* **What you should do**: Using the data that follows, return exactly the lines from the one that contains "It feels like" through the one that contains "You're not important, you're a bottleneck.", ends included.

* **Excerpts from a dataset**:
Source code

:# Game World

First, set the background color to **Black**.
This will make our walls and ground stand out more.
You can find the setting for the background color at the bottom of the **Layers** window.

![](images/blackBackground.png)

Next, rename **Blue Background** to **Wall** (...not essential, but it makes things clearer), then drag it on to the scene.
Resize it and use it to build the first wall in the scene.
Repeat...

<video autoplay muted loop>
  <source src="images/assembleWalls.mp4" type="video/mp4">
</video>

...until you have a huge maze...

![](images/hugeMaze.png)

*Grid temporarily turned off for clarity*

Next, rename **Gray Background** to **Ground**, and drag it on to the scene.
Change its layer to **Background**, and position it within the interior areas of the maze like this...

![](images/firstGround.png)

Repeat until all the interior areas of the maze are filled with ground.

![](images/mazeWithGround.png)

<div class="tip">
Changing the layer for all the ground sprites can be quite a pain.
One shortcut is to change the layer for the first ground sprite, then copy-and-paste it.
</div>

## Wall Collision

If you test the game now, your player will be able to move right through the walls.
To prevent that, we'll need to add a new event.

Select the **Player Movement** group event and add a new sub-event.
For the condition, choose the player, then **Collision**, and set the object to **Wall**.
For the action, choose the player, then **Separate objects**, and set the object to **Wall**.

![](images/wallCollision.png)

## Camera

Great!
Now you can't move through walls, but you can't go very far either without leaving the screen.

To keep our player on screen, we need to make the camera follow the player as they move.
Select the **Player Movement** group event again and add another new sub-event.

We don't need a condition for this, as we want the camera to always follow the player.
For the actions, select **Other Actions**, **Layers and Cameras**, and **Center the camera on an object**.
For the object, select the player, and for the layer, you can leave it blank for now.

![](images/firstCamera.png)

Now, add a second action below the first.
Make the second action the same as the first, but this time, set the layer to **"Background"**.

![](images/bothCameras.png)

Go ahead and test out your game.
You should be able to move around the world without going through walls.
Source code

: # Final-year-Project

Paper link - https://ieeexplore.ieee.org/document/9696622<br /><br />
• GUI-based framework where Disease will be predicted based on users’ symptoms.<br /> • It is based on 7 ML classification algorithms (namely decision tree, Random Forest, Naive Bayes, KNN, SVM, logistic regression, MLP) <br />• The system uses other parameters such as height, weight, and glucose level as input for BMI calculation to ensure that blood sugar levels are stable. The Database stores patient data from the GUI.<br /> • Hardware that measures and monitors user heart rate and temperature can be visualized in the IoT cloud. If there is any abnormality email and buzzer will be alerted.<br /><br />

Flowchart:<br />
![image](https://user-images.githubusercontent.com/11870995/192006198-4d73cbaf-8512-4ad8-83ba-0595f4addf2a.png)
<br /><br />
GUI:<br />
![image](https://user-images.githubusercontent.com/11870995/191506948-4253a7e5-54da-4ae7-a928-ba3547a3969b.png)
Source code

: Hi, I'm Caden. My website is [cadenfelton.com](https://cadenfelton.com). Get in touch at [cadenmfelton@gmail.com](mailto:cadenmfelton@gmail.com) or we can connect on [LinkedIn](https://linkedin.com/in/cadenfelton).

==

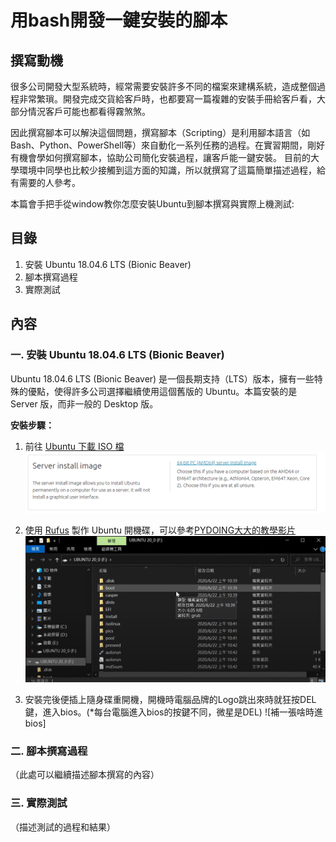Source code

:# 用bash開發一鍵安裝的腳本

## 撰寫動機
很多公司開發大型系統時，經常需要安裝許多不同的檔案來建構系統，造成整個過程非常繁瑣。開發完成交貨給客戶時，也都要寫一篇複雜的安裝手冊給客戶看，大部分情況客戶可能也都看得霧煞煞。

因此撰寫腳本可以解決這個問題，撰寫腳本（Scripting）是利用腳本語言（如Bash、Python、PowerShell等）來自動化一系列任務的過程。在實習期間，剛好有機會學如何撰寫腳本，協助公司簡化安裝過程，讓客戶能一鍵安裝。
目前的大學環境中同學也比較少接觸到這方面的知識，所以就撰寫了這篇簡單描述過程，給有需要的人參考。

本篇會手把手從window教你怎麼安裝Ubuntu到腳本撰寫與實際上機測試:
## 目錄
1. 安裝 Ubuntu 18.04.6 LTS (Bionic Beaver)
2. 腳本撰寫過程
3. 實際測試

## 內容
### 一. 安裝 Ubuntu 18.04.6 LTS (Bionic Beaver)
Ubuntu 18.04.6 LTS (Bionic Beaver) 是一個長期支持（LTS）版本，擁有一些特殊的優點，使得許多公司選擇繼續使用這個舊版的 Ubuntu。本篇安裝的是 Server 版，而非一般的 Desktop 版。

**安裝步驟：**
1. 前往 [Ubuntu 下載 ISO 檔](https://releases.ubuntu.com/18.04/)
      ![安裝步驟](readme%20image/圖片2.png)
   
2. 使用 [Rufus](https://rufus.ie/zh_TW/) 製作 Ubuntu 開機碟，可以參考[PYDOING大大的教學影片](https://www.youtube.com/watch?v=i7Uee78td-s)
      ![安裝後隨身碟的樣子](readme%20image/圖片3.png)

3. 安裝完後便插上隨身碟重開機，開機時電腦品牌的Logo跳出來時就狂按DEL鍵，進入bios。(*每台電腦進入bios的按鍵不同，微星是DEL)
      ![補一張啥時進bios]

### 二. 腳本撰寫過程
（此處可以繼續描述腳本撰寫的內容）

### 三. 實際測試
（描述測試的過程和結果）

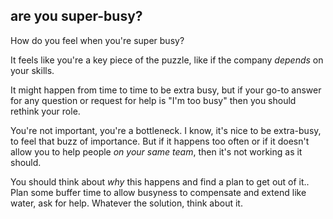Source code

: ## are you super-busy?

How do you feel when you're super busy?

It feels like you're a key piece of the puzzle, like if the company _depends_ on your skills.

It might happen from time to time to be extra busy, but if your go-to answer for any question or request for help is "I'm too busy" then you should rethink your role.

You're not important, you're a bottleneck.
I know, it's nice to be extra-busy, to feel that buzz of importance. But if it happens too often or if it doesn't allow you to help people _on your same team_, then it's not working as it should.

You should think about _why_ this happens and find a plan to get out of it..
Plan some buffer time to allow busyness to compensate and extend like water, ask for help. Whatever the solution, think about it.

* **Solution**:
It feels like you're a key piece of the puzzle, like if the company _depends_ on your skills.

It might happen from time to time to be extra busy, but if your go-to answer for any question or request for help is "I'm too busy" then you should rethink your role.

You're not important, you're a bottleneck.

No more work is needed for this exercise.